Given records:
— BEGIN —

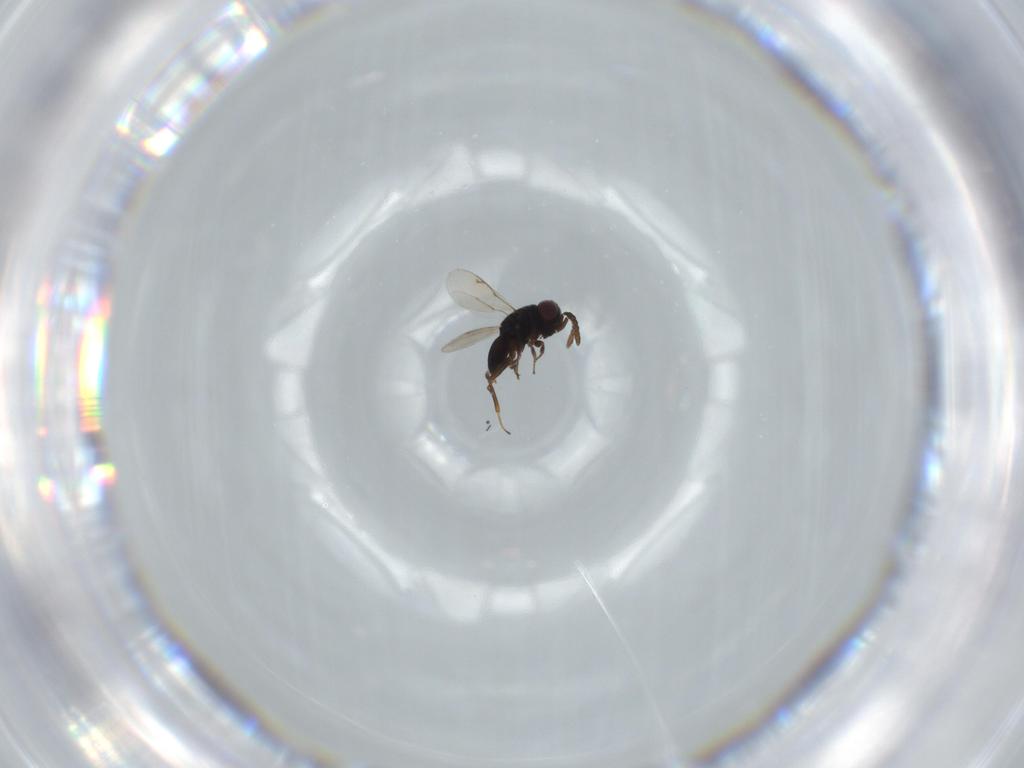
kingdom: Animalia
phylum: Arthropoda
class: Insecta
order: Hymenoptera
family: Eunotidae
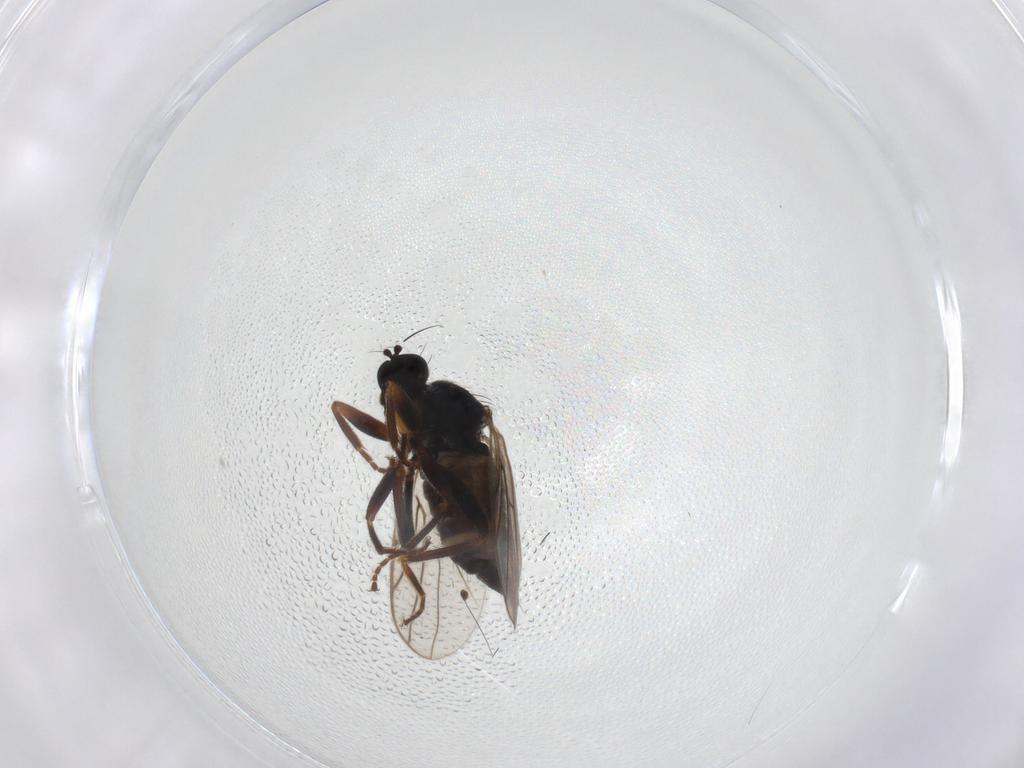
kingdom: Animalia
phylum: Arthropoda
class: Insecta
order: Diptera
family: Hybotidae
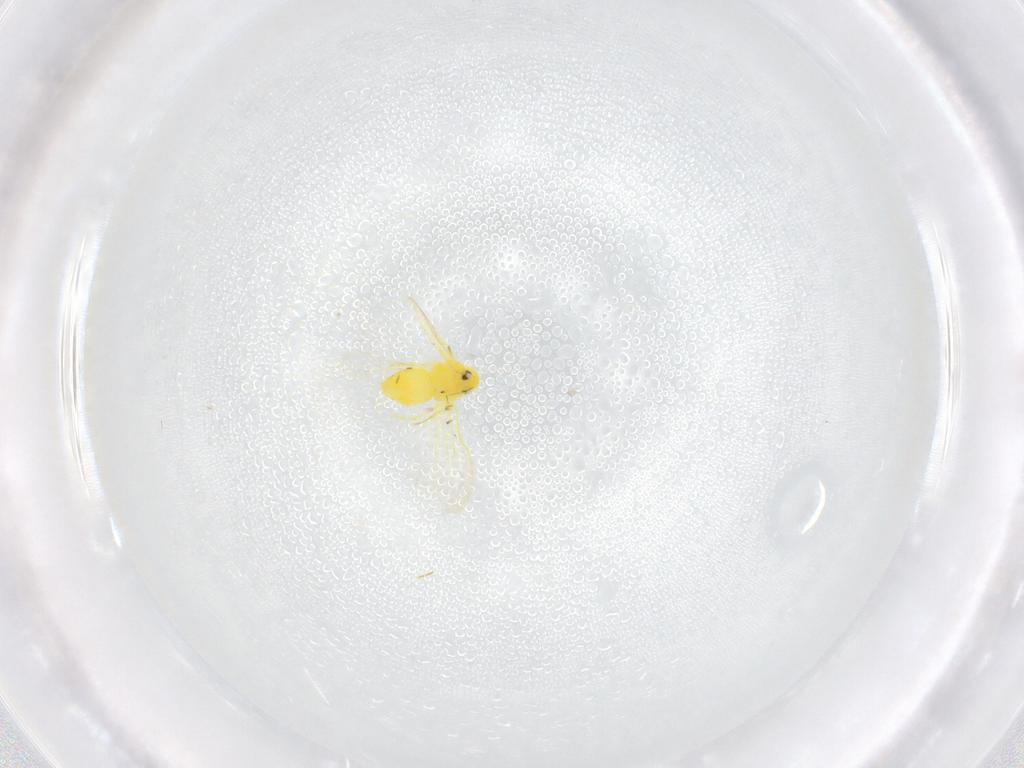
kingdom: Animalia
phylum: Arthropoda
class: Insecta
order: Hemiptera
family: Aleyrodidae
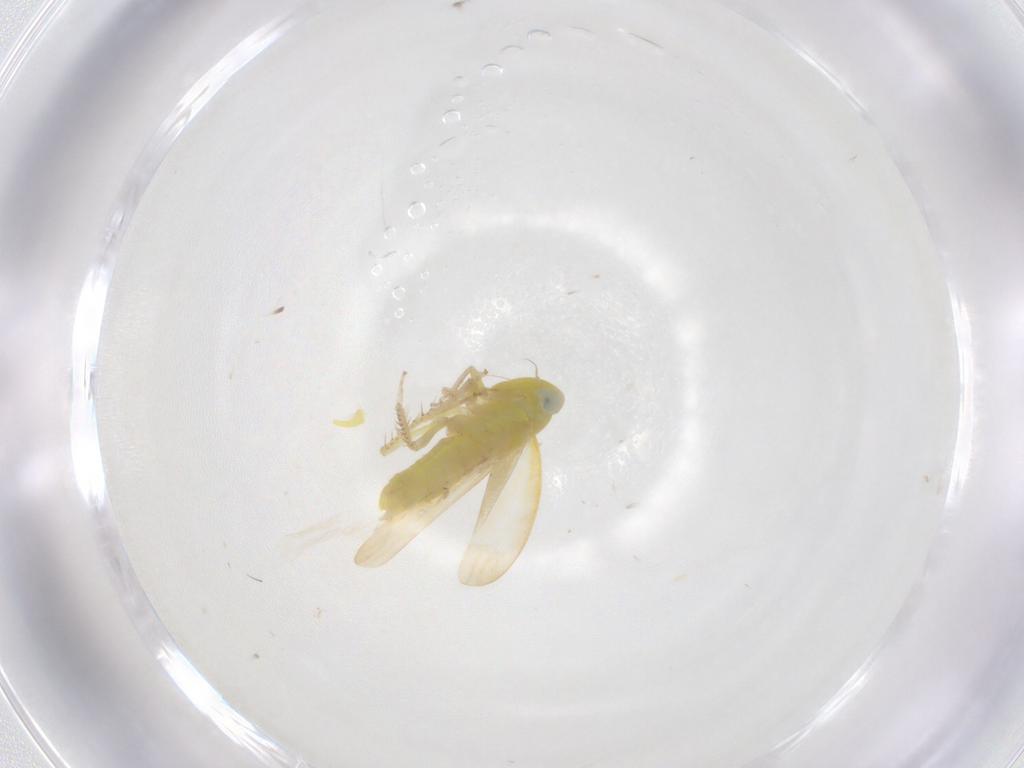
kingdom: Animalia
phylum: Arthropoda
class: Insecta
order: Hemiptera
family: Cicadellidae
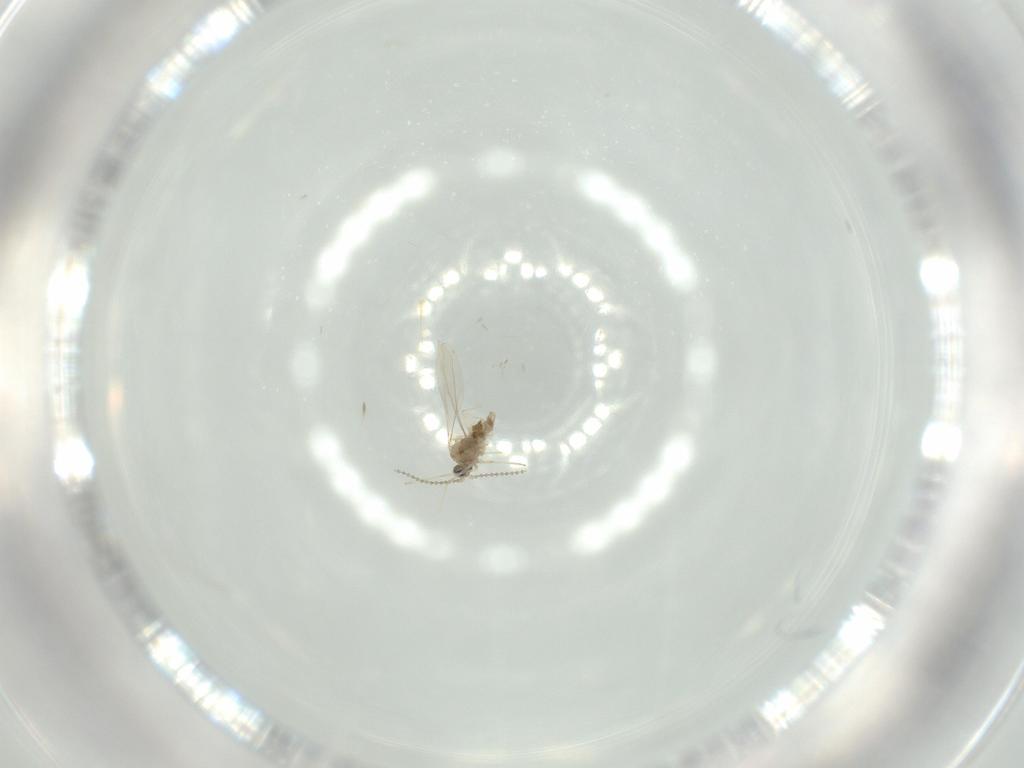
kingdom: Animalia
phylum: Arthropoda
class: Insecta
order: Diptera
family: Cecidomyiidae
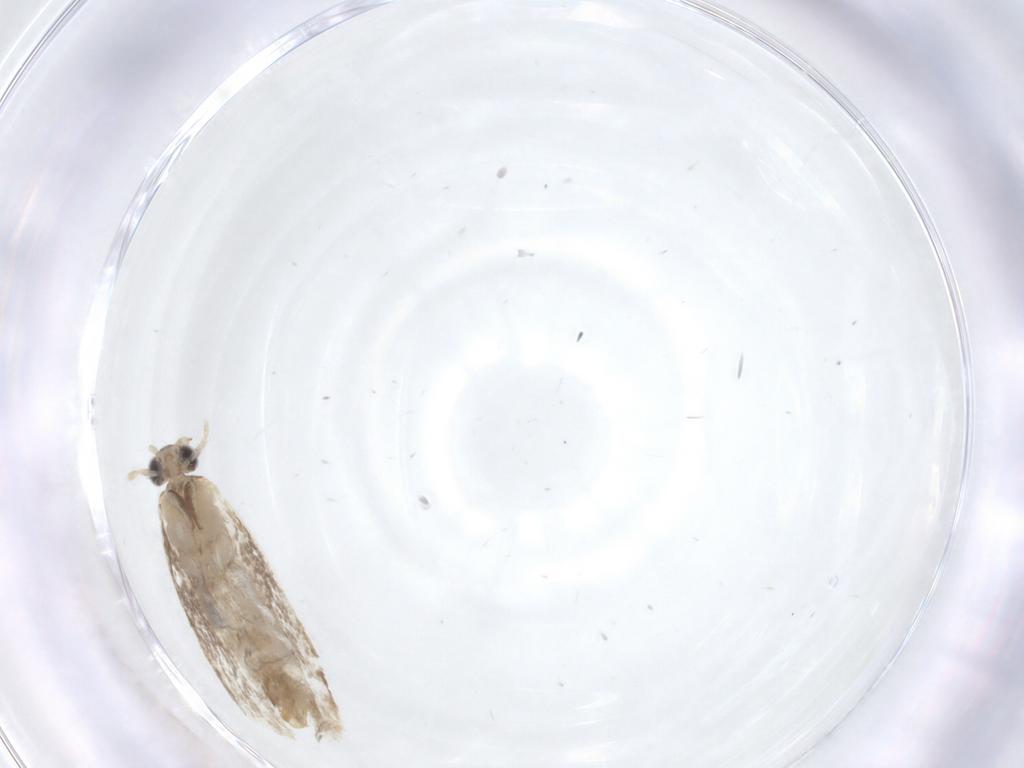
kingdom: Animalia
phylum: Arthropoda
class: Insecta
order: Lepidoptera
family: Dryadaulidae
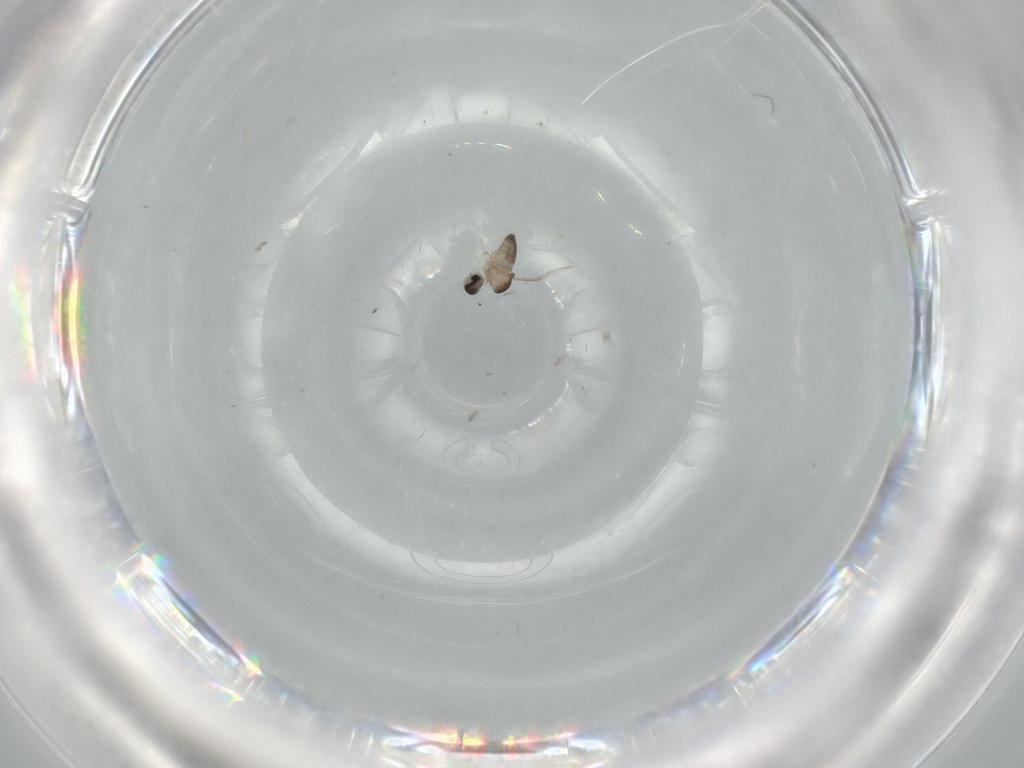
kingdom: Animalia
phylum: Arthropoda
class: Insecta
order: Diptera
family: Cecidomyiidae
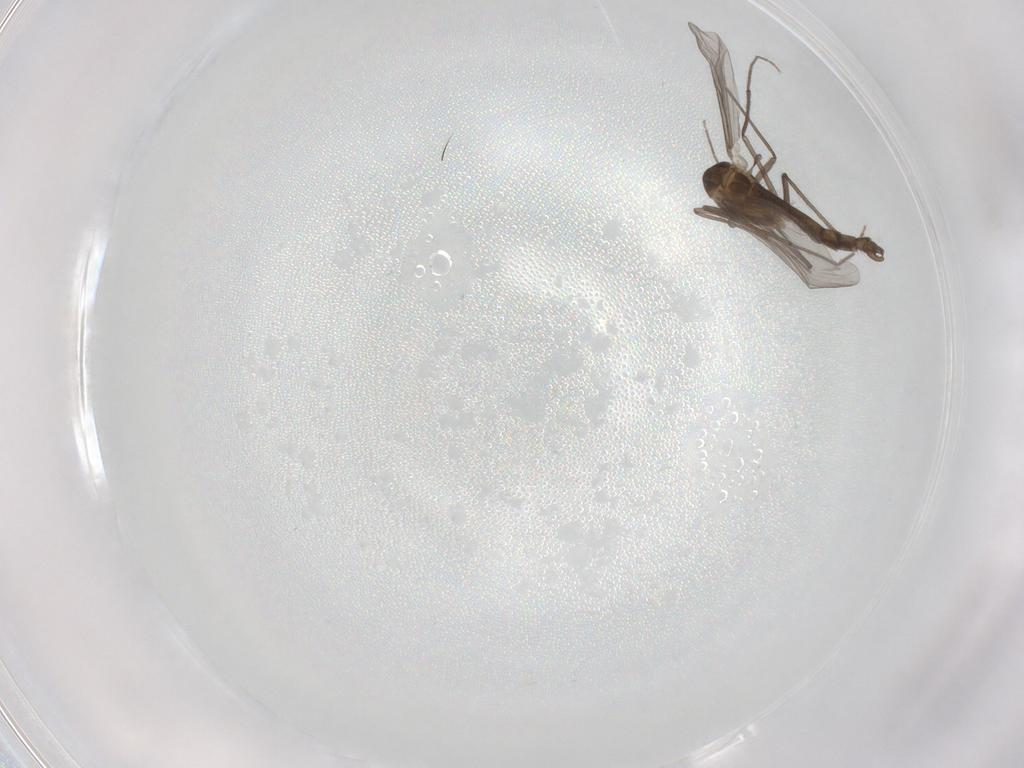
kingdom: Animalia
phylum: Arthropoda
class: Insecta
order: Diptera
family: Chironomidae
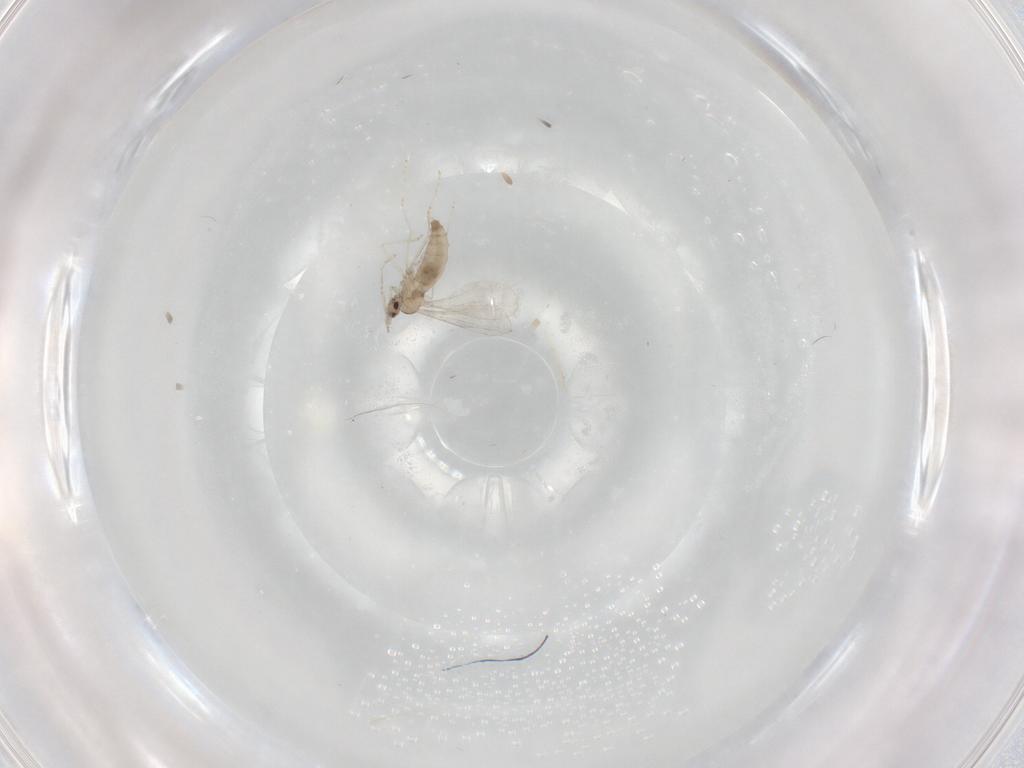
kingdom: Animalia
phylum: Arthropoda
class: Insecta
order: Diptera
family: Cecidomyiidae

— END —

Written problem:
Can you write out the lines of all the records again, swapping "phylum" for "division" and changing nothing else, with the pictures left out?

Correct output:
kingdom: Animalia
division: Arthropoda
class: Insecta
order: Hymenoptera
family: Eunotidae
kingdom: Animalia
division: Arthropoda
class: Insecta
order: Diptera
family: Hybotidae
kingdom: Animalia
division: Arthropoda
class: Insecta
order: Hemiptera
family: Aleyrodidae
kingdom: Animalia
division: Arthropoda
class: Insecta
order: Hemiptera
family: Cicadellidae
kingdom: Animalia
division: Arthropoda
class: Insecta
order: Diptera
family: Cecidomyiidae
kingdom: Animalia
division: Arthropoda
class: Insecta
order: Lepidoptera
family: Dryadaulidae
kingdom: Animalia
division: Arthropoda
class: Insecta
order: Diptera
family: Cecidomyiidae
kingdom: Animalia
division: Arthropoda
class: Insecta
order: Diptera
family: Chironomidae
kingdom: Animalia
division: Arthropoda
class: Insecta
order: Diptera
family: Cecidomyiidae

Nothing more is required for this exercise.